The sad ironic thing is, though, that you HAVE to have credit. Want to rent a car? Better have a credit card... a debit card isn't good enough because the limits of liability are too low.

The banks are bound and determined to make us their indentured servants. DON'T LET THEM!
Thanks Myriad. I need to remember how fortunate I am, that I have a good place to live that is debt free. That is truly a blessed feeling. I need to recall it more often.
Wow, to have such peace of mind a dream to most. A heartfelt, lovely and inspirational post. Well done.
it's more than a house, it's a home

you travel, you have a good mind, you enjoy life and friends, I'd say you're rich in the ways that matter

blessed be, sister
it's more than a house, it's a home

you travel, you have a good mind, you enjoy life and friends, I'd say you're rich in the ways that matter

blessed be, sister
You and me both. Aren't we lucky we didn't buy into the bullshit?

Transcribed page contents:
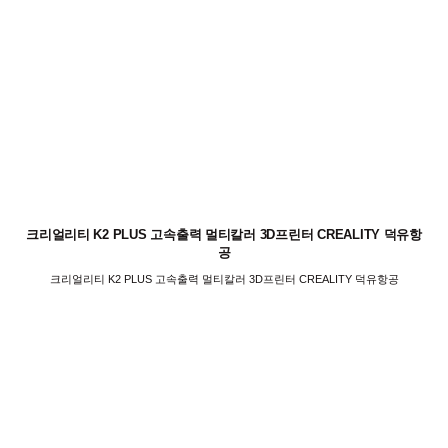
크리얼리티 K2 PLUS 고속출력 멀티칼러 3D프린터 CREALITY 덕유항
공
크리얼리티 K2 PLUS 고속출력 멀티칼러 3D프린터 CREALITY 덕유항공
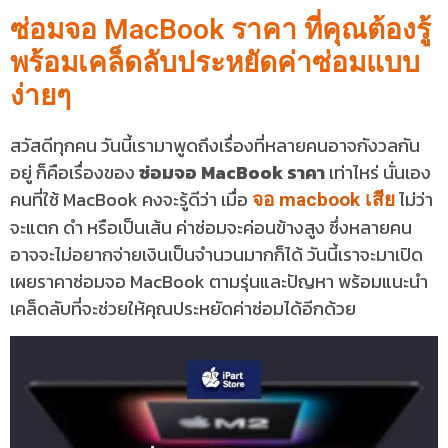
ซ่อมจอ MacBook ราคา ที่คุณต้องรู้
พร้อมเคล็ดลับประหยัดค่าซ่อมแบบ
ง่ายๆ
สวัสดีทุกคน วันนี้เรามาพูดถึงเรื่องที่หลายคนอาจกังวลกัน
อยู่ ก็คือเรื่องของ
ซ่อมจอ MacBook ราคา
เท่าไหร่ นั่นเอง
คนที่ใช้ MacBook คงจะรู้ดีว่า เมื่อ
ไม่ว่า
จอ macbook เสีย
จะแตก ดำ หรือเป็นเส้น ค่าซ่อมจะค่อนข้างสูง ซึ่งหลายคน
อาจจะไม่อยากจ่ายเงินเป็นจำนวนมากก็ได้ วันนี้เราจะมาเปิด
เผยราคาซ่อมจอ MacBook ตามรุ่นและปัญหา พร้อมแนะนำ
เคล็ดลับที่จะช่วยให้คุณประหยัดค่าซ่อมได้อีกด้วย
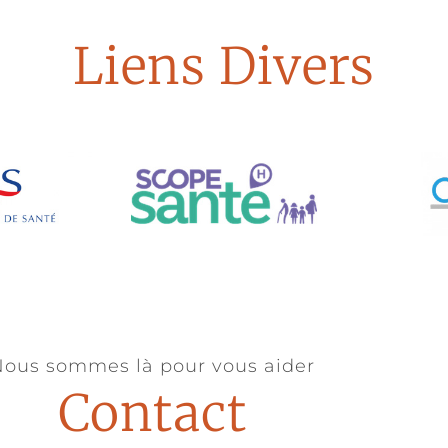
Liens Divers
ous sommes là pour vous aider
Contact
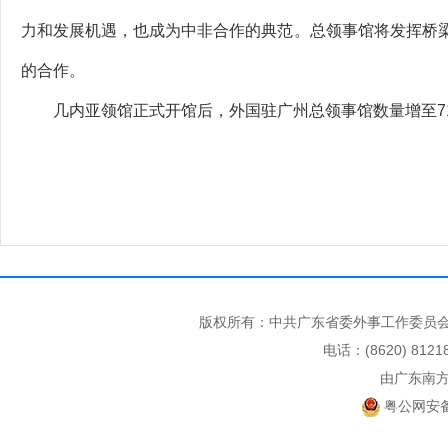
力和发展机遇，也成为中非合作的典范。总领事馆将发挥桥
的合作。
几内亚领馆正式开馆后，外国驻广州总领事馆数量增至7
版权所有：中共广东省委外事工作委员会
电话：(8620) 812
由广东南
粤公网安备 4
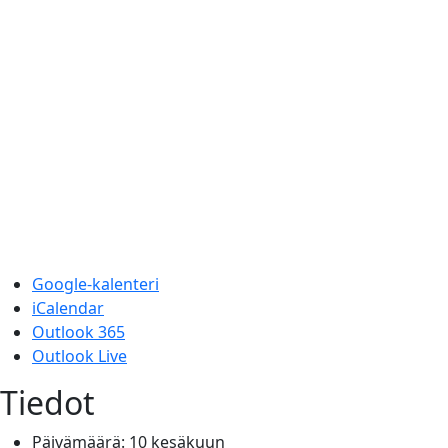
Google-kalenteri
iCalendar
Outlook 365
Outlook Live
Tiedot
Päivämäärä:
10 kesäkuun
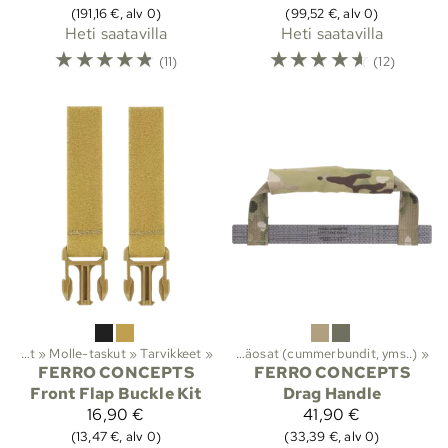
(191,16 €, alv 0)
(99,52 €, alv 0)
Heti saatavilla
Heti saatavilla
☆
☆
☆
☆
☆
☆
☆
☆
☆
☆
(11)
(12)
eet ja suojat
Taisteluvarusteet ja suojat
‪»
Molle-taskut
‪»
Taistelu- ja suojaliivit
‪»
Tarvikkeet
‪»
‪»
Lisäosat (cummerbundit, yms..)
‪»
FERRO CONCEPTS
FERRO CONCEPTS
Front Flap Buckle Kit
Drag Handle
16,90 €
41,90 €
(13,47 €, alv 0)
(33,39 €, alv 0)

◆ ACTIONS TO TAKE:
**1)** According to the comment thread about credit and debt, why isn't a debit card good enough for renting a car?
**2)** Write the next reply in the comment thread about credit and debt.
None of this work draws on the transcribed material.

◆ OUTPUTS IN ORDER:
**1)** The limits of liability on a debit card are too low.

**2)**
I also had the great good luck not to have had a serious illness or accident (tho if I did, I have the further GGL to live in Canada, with tax-paid health care and pretty good safety nets - and well-regulated banks). Also to have lived in a time and place the most free and prosperous in human history - it may have been a peak time, never to be repeated...
My house has been referred to as a 'piece of crap', but hey, it's home. I'm glad you're happy - and debt-free!